Detective Superintendent John O’Reilly is the commander of the Counter Terrorism and Special Tactics Operation Group for NSW Police.

He said…

“Sovereign citizens are people that don’t buy into our legal framework, our system of government,” he said.

“They consider themselves individuals and operate outside the law and outside our tax system.”

Wow.

I’d be really keen to read the NSW Counter Terrorism and Special Tactics command assessment in question. Who else do they consider potential terrorists?

How about land rights campaigners? An increasing number of Aboriginal people take the slogan “Sovereignty Never Ceded” seriously.

Are First Nations Liberation, Black Nations Rising, or Warriors of the Aboriginal Resistance included on some list of potential terrorists?

What about anarchists? (I ask rather self-interestedly!) Or communists? Or Socialists? What about the growing elements in the environmental movement, trade union movement, or anyone else who has come to see in whose interests our government governs?

Sovereign citizens are cranks, but within Australia they have always been harmless cranks. The idea that Australia’s sovereign citizen movement is capable of anything more than vexatious litigation and creative financial scams is patently absurd. The fact that NSW Police classify them as a terrorist threat is just more evidence of how widely the Australian state is now casting the terrorism net.

Related:

The Monthly, 6 Sept 2014, Freemen movement targets Indigenous Australia.

Living the Dream, 12 Oct 2015, Evereything You Know is Wrong – Conspiracy Theory (podcast).

Cartoon by Randall Munroe, xkcd.
Cartoon by xkcd.

3 Comments

  1. It’s strange that Abbott & Morrison ran with Operation Sovereign Borders and yet they signed Australians up to so many bi-lateral and now a multi-lateral treaty like the TPP with ISDS clauses that bypass our court system altogether. The government’s desire for a consumptive dumbed down obfuscation via frequent reference to the word “sovereign” is particularly irritating especially when considered within the context of the recently enacted metadata laws.

    Are the Yidindji people in the north “terrorists” for seeking their own sovereignty? I doubt it.
    Have successive Queensland Governments failed the people of Palm Island? You bet. The cops up there have dealt with ideas of individuality, identity and sovereignty with force and violence in the past.

    The 7:30 story is pretty bad especially when you consider that transnational corporations consider the corporate veil a sovereign right to not pay taxes and collect subsidies from cronies in government.

    Reply
  2. “Police records show the number of Australian sovereign citizens in NSW doubled from 2009 to 2011 and nearly tripled from 2009 to 2012.

    Interactions with police increased 50 per cent in 2011, with a ‘notable increase in threats of violence’.”

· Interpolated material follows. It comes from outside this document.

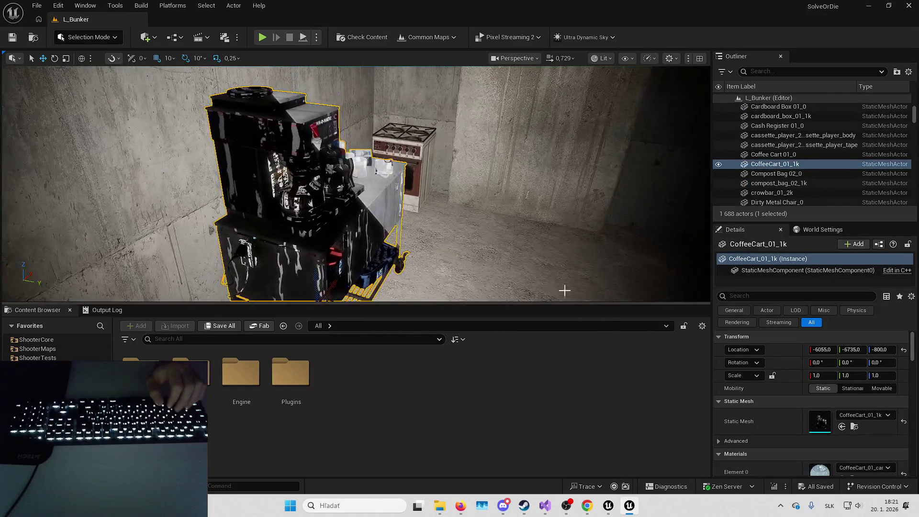
double_click(820, 424)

    Percentage increases from a low base are often used by people wanting to spread alarm. In the above sentences, there is no indication about the denominator at all, so there is no evidence that there is any substantial phenomenon worth reporting on. For instance:

    “… the number of Australian sovereign citizens in NSW doubled from 2009 to 2011” could conceivably mean that it increased from 1 to 2.

    “… and nearly tripled from 2009 to 2012” could conceivably mean it increased from 3 to 8.

    “Interactions with police increased 50 per cent in 2011” could conceivably mean an increase from 2 to 3.

    Now, the actual numbers are likely to be higher than this, but if they were a lot higher, the report would have used them as well as the percentage increases.

    This report looks like an ambit bid for a budget increase from the NSW Government.

    Reply
    • I like how the ABC article says they “obtained” this report. Obtained how?

      If they’d done an FOI request they would have trumpeted it in the article. If it had been leaked, the leak would be half the story!